The film is set in New York just after WW2. Jessie and Brandon Bourne (Barbara Stanwick and James Mason) a couple whose marriage has been jolted by his adulterous affair with Isabel Lorrison (Ava Gardner), try to put it behind them and move forward.

However Brandon has a tendency to hang around the Del Rio nightclub where he meets young model, Rosa Senta (Cyd Charisse). Unfortunately, it's just at that moment that Isabel Lorrison arrives back on the scene and back into Brandon's life, despite his attempts to stay true to Jessie.

At a party, Jessie meets Rosa's boyfriend, Mark Dwyer (Van Heflin), an intelligence operative and ex-cop turned novelist who has just returned from Europe. After a lot of musical chairs reshuffling of relationships, Rosa becomes the only one unseated while Jessie and Mark become an item, and Brandon can't help his attraction to Isabel. He explains to Jessie that his attraction is like a drunk who knows liquor will wreck him, but can't stop himself.

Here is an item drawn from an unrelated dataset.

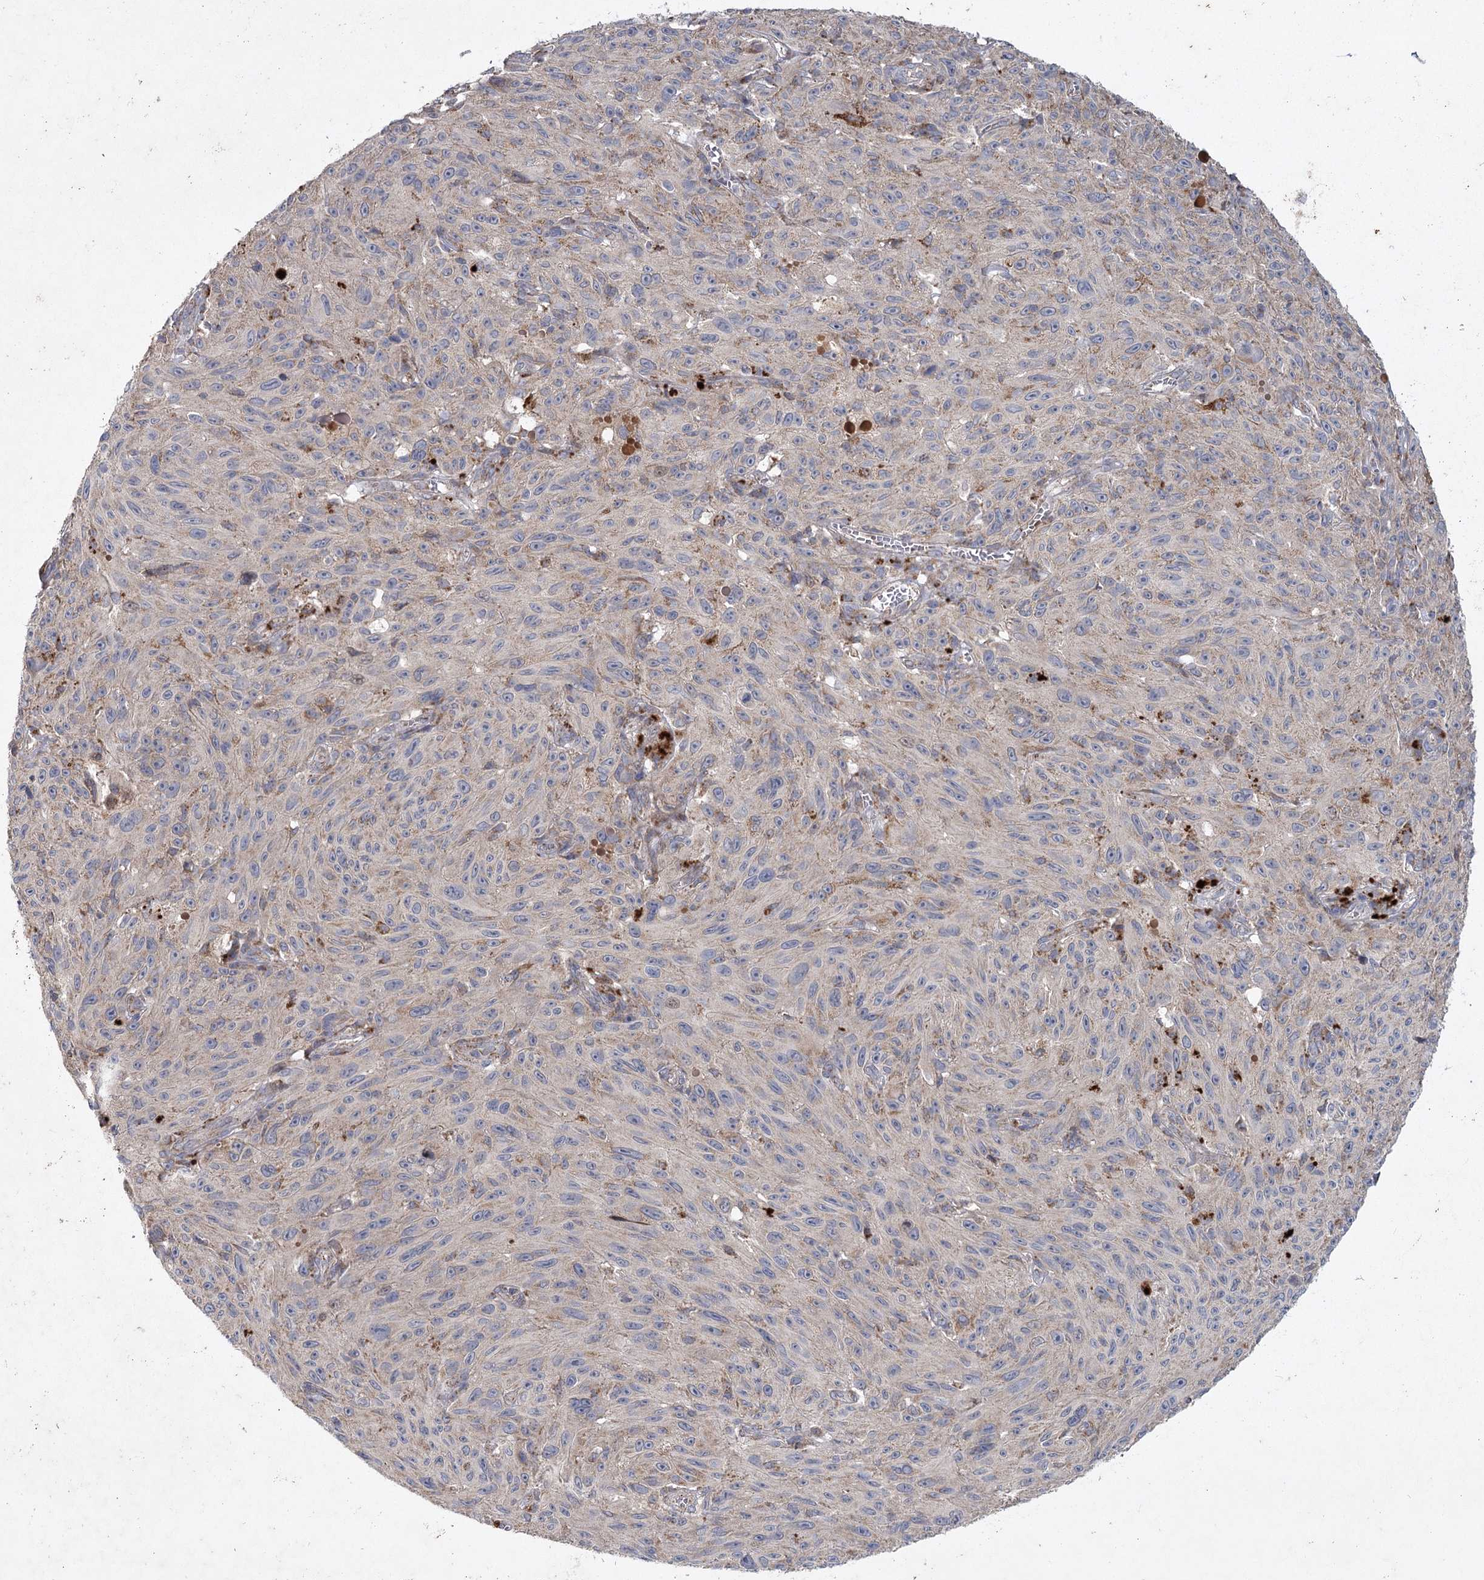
{"staining": {"intensity": "negative", "quantity": "none", "location": "none"}, "tissue": "melanoma", "cell_type": "Tumor cells", "image_type": "cancer", "snomed": [{"axis": "morphology", "description": "Malignant melanoma, NOS"}, {"axis": "topography", "description": "Skin"}], "caption": "There is no significant staining in tumor cells of malignant melanoma. (DAB immunohistochemistry (IHC), high magnification).", "gene": "MRPL44", "patient": {"sex": "female", "age": 82}}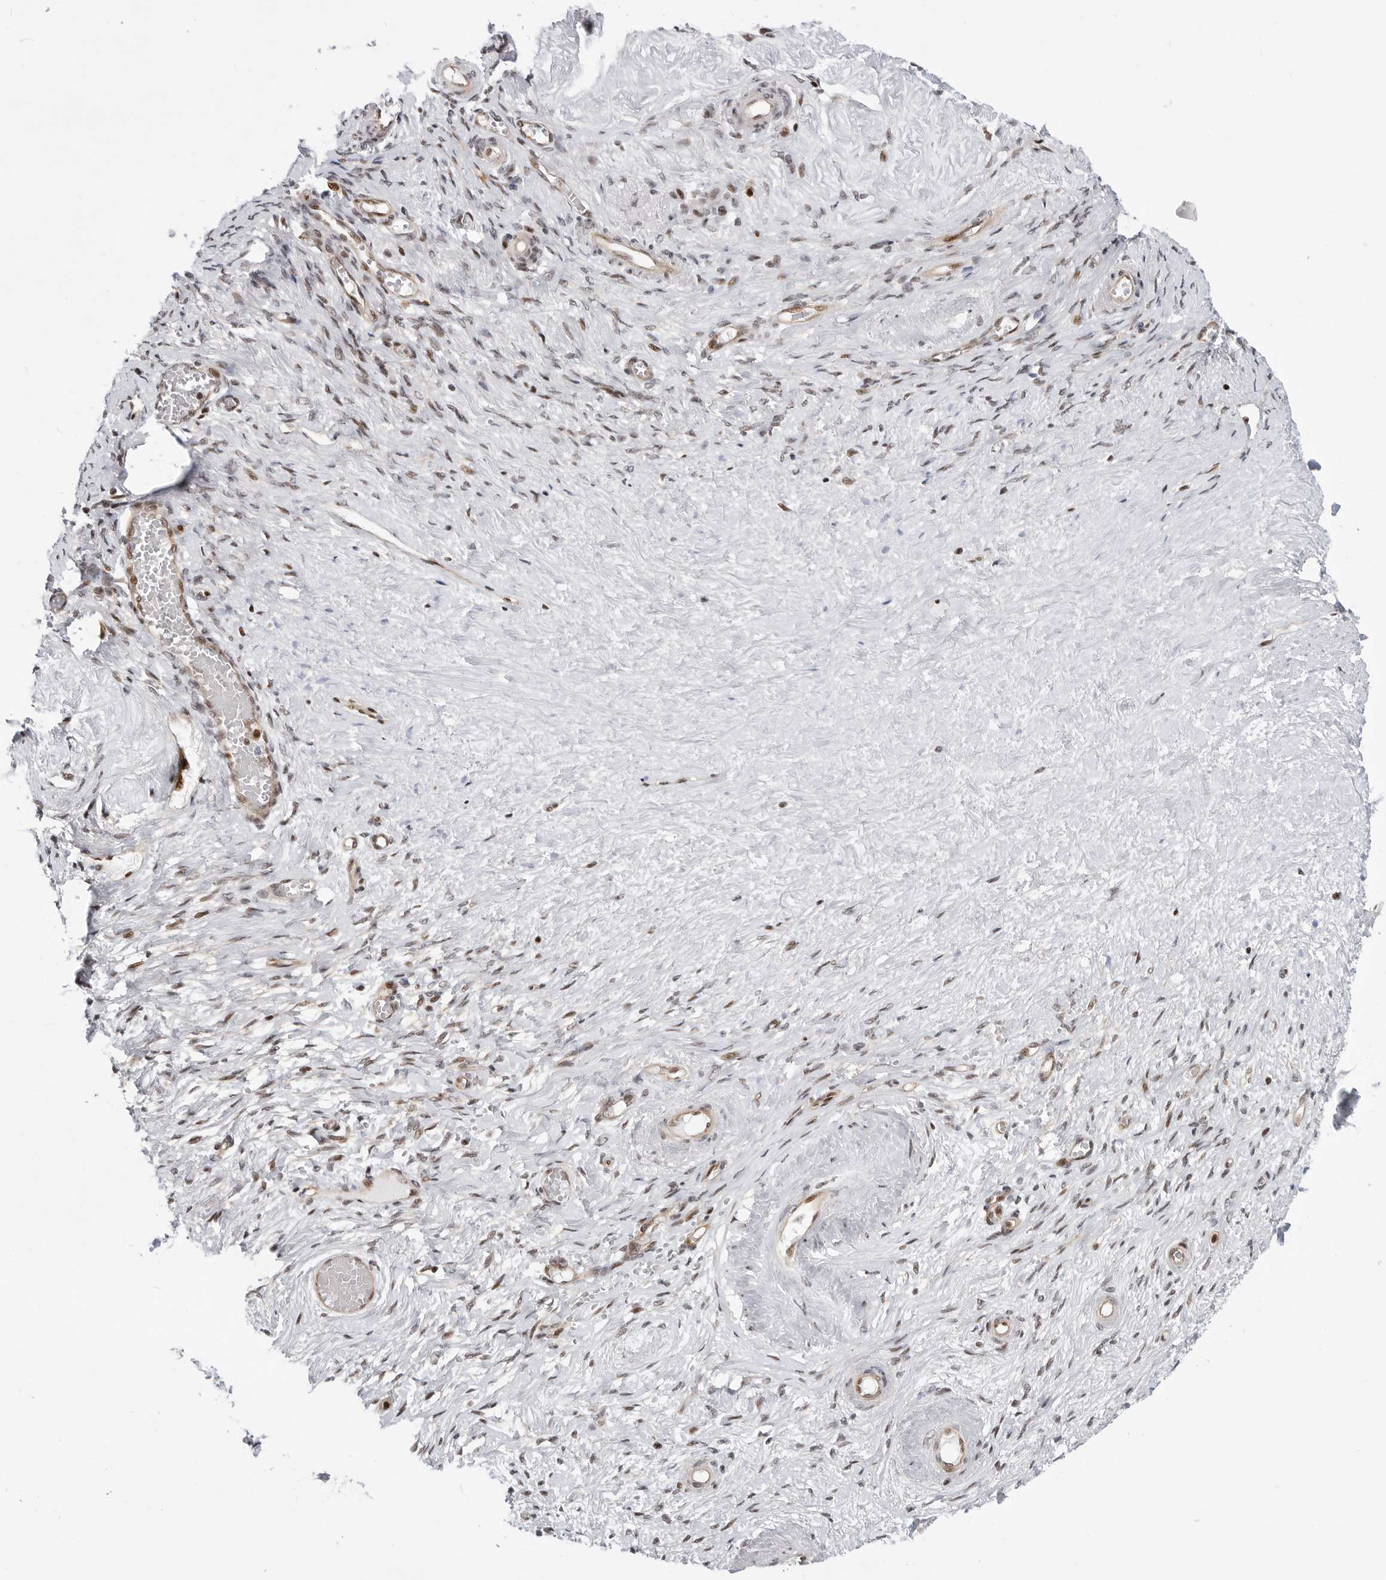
{"staining": {"intensity": "moderate", "quantity": ">75%", "location": "nuclear"}, "tissue": "adipose tissue", "cell_type": "Adipocytes", "image_type": "normal", "snomed": [{"axis": "morphology", "description": "Normal tissue, NOS"}, {"axis": "topography", "description": "Vascular tissue"}, {"axis": "topography", "description": "Fallopian tube"}, {"axis": "topography", "description": "Ovary"}], "caption": "A micrograph of human adipose tissue stained for a protein demonstrates moderate nuclear brown staining in adipocytes.", "gene": "GPATCH2", "patient": {"sex": "female", "age": 67}}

When a murder takes place, Mark Dwyer's instincts as an ex-policeman take over. He actually walks into the murder scene and virtually runs the investigation – I guess that's why crime scene tape was invented to stop things like that happening – the case is solved but a lot of relationships change before the end.

Although the story is pretty crazy, and would give any modern soapy a run for its money, "East Side, West Side" has a literate script with touches of wit, giving the stars plenty to work with. With that said though, Barbara Stanwick plays a role that she could put on like a dress straight from her wardrobe – she plays it well, but of course she did have plenty of practice.

James Mason, he of the mellifluous voice, was always a scene-stealer, and smooth-talking cads like Brandon were his forte. On the other hand, Van Heflin was at his best as the honest, understanding, tower of strength. Whenever he played bad, it was so against type that Academy Awards weren't out of the question à la "Johnny Eager".

Although their characters are different, the presence in the same film of both Ava Gardner and Cyd Charisse, two of the most beautiful women ever in movies, seems like overkill. On television shows like "MasterChef" and "Top Chef", when a contestant overdoes the spices, the dish can end up with just too many flavours, and that's what I felt when Ava and Cyd face each other in the same scene – you hardly know which way to look.

"East Side, West Side" has that indefinable MGM gloss plus a distinctive Miklos Rozsa score, but the stars make this movie; to paraphrase Norma Desmond in "Sunset Boulevard", "They had faces then".